This means that the more molecules that pass through a quantum energy storage device, the more electricity it will be able to absorb, resulting in shorter charging times, without compromising the physical integrity of the batteries and their chemical performance.
“Constructive interference occurs in all types of waves — like light and sound — when different amplitudes add up to give an effect greater than each wave alone. This allows the combined molecules to absorb light more efficiently than if each molecule were acting individually,” adds Quach.
The bigger the better
To prove the concept of superabsorption, the researchers constructed several microcavities of different sizes, each containing varying numbers of organic molecules. These microcavities were fabricated with alternating layers of silicon dioxide and niobium pentoxide.
Using these two materials, they created mirrored micro-cavities with a higher reflective capacity, allowing light to be stored inside for as long as possible.

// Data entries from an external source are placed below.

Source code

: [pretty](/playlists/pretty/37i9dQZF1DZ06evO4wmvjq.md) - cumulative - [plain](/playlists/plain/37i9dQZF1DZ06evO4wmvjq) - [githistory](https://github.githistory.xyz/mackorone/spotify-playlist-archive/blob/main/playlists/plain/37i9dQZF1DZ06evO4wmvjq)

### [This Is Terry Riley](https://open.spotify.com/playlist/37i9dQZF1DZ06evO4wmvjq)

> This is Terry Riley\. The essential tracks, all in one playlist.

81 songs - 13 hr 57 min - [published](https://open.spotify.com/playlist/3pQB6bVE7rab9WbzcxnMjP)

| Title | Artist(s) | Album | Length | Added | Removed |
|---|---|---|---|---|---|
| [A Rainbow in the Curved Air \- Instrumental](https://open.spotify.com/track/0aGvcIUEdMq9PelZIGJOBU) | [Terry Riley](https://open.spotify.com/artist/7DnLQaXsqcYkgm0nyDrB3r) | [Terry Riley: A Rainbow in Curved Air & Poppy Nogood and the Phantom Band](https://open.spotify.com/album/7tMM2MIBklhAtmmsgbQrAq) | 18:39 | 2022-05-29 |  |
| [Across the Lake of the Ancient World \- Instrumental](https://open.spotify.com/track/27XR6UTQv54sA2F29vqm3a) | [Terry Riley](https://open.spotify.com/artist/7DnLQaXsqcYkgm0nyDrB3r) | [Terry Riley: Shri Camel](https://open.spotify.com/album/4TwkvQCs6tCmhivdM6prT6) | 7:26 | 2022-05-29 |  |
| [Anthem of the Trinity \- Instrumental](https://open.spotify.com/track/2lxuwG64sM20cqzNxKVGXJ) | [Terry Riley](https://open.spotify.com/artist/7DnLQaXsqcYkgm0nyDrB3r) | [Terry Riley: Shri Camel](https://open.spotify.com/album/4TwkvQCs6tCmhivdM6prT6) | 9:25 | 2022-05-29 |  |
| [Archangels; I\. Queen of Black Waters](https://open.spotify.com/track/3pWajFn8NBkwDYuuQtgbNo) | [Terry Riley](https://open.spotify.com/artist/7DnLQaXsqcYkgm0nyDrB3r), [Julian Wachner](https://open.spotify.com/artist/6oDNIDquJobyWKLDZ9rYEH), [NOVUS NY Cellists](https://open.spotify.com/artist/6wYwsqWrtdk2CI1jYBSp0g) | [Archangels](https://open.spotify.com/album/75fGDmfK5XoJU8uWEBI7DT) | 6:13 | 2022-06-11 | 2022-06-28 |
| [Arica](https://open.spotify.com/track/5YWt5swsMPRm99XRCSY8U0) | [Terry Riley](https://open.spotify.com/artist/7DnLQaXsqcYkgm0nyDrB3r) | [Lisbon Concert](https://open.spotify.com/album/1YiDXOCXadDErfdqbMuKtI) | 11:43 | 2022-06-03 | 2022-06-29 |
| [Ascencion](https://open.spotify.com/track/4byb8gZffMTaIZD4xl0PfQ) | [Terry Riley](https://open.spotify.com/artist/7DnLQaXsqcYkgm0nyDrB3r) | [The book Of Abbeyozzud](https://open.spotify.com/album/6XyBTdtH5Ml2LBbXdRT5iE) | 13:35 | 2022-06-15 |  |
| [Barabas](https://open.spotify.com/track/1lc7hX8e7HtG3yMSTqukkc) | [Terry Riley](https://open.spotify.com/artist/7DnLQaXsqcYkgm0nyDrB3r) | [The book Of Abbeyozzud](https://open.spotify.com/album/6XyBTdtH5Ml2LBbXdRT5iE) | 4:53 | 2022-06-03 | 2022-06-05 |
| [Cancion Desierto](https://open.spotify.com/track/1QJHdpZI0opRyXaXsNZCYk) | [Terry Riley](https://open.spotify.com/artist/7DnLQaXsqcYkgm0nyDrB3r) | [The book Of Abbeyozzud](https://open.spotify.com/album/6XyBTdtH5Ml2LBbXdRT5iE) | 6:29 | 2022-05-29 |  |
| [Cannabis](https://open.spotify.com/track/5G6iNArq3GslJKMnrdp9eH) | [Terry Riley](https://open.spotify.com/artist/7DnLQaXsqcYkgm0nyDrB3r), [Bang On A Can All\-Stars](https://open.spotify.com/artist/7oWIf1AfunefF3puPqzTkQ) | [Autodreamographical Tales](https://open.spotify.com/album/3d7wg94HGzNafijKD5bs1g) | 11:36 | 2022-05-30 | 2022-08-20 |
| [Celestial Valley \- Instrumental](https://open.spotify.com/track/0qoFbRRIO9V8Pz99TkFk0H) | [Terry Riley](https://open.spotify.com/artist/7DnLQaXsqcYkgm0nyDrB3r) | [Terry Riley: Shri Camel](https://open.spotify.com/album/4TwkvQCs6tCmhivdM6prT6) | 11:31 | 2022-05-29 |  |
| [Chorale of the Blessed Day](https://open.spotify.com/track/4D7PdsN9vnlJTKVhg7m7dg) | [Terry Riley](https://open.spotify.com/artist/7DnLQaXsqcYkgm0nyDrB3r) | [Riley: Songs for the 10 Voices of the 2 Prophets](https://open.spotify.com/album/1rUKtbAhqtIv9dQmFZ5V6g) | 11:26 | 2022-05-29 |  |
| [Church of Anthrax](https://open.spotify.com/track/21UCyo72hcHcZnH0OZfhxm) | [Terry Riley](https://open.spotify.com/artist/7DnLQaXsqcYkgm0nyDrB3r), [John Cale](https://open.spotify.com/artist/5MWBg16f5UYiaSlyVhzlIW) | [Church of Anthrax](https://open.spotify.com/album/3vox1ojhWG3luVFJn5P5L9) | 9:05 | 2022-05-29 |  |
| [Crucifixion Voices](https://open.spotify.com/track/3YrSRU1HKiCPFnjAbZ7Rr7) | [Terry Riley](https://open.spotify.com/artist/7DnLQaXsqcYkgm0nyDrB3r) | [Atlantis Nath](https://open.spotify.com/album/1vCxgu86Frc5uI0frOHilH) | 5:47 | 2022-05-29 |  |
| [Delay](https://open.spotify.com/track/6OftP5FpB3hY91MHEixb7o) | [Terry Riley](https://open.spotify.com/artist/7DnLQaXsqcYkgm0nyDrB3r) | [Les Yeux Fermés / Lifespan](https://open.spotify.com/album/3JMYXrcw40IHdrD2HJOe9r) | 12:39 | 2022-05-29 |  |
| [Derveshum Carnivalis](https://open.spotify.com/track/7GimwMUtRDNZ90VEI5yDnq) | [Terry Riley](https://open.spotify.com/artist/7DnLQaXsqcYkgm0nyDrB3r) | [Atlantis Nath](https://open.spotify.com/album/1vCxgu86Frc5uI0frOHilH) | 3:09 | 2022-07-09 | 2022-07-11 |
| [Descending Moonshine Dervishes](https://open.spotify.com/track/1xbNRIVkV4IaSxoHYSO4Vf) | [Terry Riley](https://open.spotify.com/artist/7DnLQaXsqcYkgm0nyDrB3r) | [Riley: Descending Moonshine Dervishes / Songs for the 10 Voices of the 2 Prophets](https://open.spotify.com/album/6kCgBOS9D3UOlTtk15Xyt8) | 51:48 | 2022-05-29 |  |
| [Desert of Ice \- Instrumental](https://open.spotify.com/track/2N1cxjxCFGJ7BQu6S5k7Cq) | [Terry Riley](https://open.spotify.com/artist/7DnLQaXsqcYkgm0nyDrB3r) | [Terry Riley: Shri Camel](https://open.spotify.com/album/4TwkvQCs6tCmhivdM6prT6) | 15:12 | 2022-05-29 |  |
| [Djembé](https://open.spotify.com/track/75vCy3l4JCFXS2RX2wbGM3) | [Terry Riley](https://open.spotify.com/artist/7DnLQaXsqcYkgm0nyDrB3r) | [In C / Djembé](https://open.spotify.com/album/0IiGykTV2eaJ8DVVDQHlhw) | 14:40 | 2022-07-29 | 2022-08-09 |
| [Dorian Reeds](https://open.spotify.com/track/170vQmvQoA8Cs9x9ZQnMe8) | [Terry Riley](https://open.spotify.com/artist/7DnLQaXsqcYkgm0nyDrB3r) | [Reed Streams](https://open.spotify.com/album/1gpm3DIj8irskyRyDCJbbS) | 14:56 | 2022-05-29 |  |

Each cavity received different amounts of molecules of an organic semiconductor, energized by a laser.
As the size of the microcavity increased, the number of molecules also increased, but the loading time decreased. In theory, a battery capable of simultaneously collecting and storing light energy would provide a significant cost reduction, in addition to reducing the unpredictability of solar energy technologies.
“This is a significant advance and a major milestone in the development of quantum batteries for renewable energy storage and miniature electronic device manufacturing. The next step will be to develop a fully functional prototype”, concludes Professor Quach.